To reduce your risk of oral cancer (and any cancer), there are certain things you should avoid. These include:
- Smoking cigarettes, cigars and illicit substances
- Using smokeless tobacco products like chewing tobacco
- Drinking excessive amounts of alcohol and binge drinking
- Limit exposure to the sun
Symptoms of Oral Cancer
Should you or someone you know be experiencing the following symptoms, please see a doctor.

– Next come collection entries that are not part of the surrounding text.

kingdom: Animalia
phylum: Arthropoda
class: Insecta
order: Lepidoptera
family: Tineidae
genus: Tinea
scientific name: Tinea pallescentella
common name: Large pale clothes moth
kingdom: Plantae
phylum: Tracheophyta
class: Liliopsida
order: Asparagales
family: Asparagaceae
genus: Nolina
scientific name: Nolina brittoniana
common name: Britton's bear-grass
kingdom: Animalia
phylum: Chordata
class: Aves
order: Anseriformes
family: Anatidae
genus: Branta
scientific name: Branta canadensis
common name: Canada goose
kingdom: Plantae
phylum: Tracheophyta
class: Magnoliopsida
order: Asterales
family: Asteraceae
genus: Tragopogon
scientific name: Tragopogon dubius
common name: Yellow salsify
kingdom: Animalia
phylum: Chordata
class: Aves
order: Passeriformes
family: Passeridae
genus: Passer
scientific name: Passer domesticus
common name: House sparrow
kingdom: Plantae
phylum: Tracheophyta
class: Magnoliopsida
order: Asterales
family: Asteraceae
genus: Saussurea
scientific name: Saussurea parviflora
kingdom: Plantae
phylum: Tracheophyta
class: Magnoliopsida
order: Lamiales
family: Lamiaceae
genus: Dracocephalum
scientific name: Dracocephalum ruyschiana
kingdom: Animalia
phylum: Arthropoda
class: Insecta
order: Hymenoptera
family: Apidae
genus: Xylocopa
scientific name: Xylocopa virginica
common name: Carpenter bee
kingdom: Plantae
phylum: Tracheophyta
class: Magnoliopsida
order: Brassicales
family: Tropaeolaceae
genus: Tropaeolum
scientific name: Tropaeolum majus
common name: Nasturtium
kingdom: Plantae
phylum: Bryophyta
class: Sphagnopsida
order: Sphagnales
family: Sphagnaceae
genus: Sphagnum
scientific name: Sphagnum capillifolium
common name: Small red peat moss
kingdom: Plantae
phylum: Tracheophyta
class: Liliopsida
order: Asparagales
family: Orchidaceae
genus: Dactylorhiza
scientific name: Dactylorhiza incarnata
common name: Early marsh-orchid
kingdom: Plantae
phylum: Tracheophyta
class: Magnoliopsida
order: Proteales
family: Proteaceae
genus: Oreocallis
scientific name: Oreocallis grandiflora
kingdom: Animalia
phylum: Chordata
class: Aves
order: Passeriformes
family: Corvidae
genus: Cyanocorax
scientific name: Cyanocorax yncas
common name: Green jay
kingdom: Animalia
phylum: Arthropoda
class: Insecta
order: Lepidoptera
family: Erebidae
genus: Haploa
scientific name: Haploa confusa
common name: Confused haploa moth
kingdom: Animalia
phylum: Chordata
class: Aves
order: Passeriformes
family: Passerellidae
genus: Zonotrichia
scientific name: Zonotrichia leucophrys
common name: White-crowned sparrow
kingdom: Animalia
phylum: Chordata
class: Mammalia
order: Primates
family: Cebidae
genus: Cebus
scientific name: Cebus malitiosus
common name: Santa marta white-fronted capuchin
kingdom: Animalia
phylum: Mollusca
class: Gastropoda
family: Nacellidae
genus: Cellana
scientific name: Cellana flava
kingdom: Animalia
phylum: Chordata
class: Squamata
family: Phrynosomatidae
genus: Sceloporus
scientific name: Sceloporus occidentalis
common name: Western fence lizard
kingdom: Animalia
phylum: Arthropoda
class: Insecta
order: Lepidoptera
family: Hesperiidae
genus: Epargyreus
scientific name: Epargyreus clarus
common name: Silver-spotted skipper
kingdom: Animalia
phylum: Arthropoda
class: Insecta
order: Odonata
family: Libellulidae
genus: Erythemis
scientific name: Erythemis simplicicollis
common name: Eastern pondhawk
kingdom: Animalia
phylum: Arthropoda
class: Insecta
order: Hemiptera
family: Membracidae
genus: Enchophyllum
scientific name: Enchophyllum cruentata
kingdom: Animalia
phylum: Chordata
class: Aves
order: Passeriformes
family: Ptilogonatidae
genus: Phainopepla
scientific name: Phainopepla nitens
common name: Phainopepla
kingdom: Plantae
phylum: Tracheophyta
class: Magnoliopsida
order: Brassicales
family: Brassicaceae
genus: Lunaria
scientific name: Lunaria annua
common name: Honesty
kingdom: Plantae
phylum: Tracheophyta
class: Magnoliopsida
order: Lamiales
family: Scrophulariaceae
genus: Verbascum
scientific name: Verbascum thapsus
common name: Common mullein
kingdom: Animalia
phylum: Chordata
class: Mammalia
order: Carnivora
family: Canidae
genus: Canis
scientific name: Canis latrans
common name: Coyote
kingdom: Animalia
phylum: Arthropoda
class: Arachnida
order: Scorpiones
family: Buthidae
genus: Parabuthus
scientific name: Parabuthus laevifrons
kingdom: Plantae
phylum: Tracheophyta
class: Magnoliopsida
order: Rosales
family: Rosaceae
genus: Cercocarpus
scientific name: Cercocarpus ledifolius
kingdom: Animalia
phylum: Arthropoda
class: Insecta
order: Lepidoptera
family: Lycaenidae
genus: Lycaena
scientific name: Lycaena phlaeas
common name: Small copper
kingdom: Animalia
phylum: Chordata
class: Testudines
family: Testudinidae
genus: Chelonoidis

- Unexplained bleeding in the mouth
- Numbness, swelling or tenderness in the mouth, neck or sinuses
- Persistent sores in the mouth
- Chronic sore throat, difficulty swallowing or constant feeling that something is caught in the back of the throat
- Pain that feels like it is inside the ears
- A change in the gums and teeth such as loose teeth or dentures fitting differently
- Dramatic weight loss
Diagnosis and treatment
As part of a routine check up, your dentist will feel for any lumps or irregular tissue changes in your neck, head, face, and mouth. Your dentist will also look for any sores or discoloured tissue during your appointment and if you have any concerns, this is the right time to talk to them about it.
If there is anything concerning, a biopsy might be ordered. Should the results come back positive, further steps will be needed such as surgery and possibly radiation or chemotherapy. Oral cancer can be life threatening if not detected, diagnosed and treated early.
Remember that maintaining a healthy lifestyle that includes exercise, good diet, proper rest, stress management and not engaging in harmful activities like heavy smoking and drinking is the best thing you can do for yourself.
Oral cancer is anything but pleasant, so we strongly encourage doing what you can to prevent it. This includes regular appointments with your dentist and doctor. Also, make sure to get Oral Cancer Screening.